New Delhi, Sept 29: ICMR scientists have flagged presence of another Chinese virus called 'Cat Que Virus', which has a "potential" to cause disease in India, even as it grapples with the Covidpandemic. CQV can cause febrile illnesses, meningitis and paediatric encephalitis in humans.

According to the seven researchers at the Indian Council of Medical Research's National Institute of Virology in Pune, the presence of Cat Que Virus in Culex mosquitoes and pigs has been reported in China and Vietnam. They added that due to the spread of similar species of the Culex mosquitoes in India, there is a need to understand the replication kinetics of this virus.

The researchers said that the presence in Culex mosquitoes in China and pigs in Vietnam suggested susceptibility of Asian countries to CQV.

The scientists discovered antibodies for the tropical virus in two out of the 883 human serum samples tested across states. It indicates that these two people were infected with the virus at some point of time. It was not found in any of the human at the time of study.

"Anti-CQV IgG antibody positivity in human serum samples tested and the replication capability of CQV in mosquitoes indicated a possible disease causing potential of CQV in Indian scenario. Screening of more human and swine serum samples using these assays is required as a proactive measure for understanding prevalence of this neglected tropical virus,a the research published in Indian Journal of Medical Research in June stated.

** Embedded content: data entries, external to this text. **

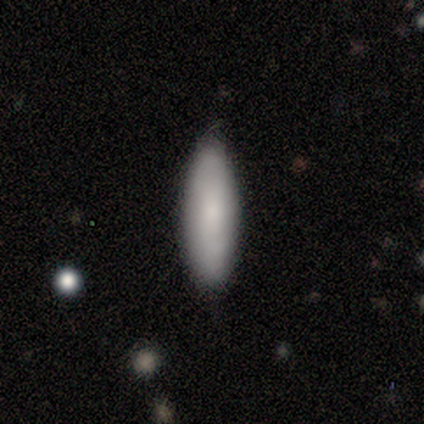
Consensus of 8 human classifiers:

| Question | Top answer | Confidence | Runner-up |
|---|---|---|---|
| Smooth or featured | smooth | 75% | featured or disk (25%) |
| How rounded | in between | 50% | tied: cigar-shaped (50%) |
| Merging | none | 88% | minor disturbance (12%) |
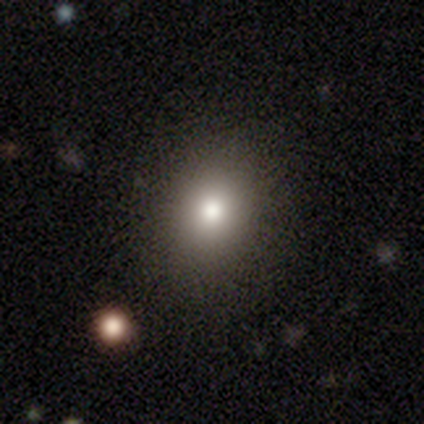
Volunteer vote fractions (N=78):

In Indian context, "data showed that mosquitoes such as Ae. aegypti, Cx. quinquefasciatus and Cx. Tritaeniorhynchus were susceptible to CQV. Thus, mosquitoes were found to be a potential vector for CQV transmission to mammalian hosts", a scientist stated.

According to the apex research body, domestic pigs are the primary mammalian host of CQV and antibodies against the virus have been reported in swine reared locally in China, indicating that CQV has formed a natural cycle in local areas.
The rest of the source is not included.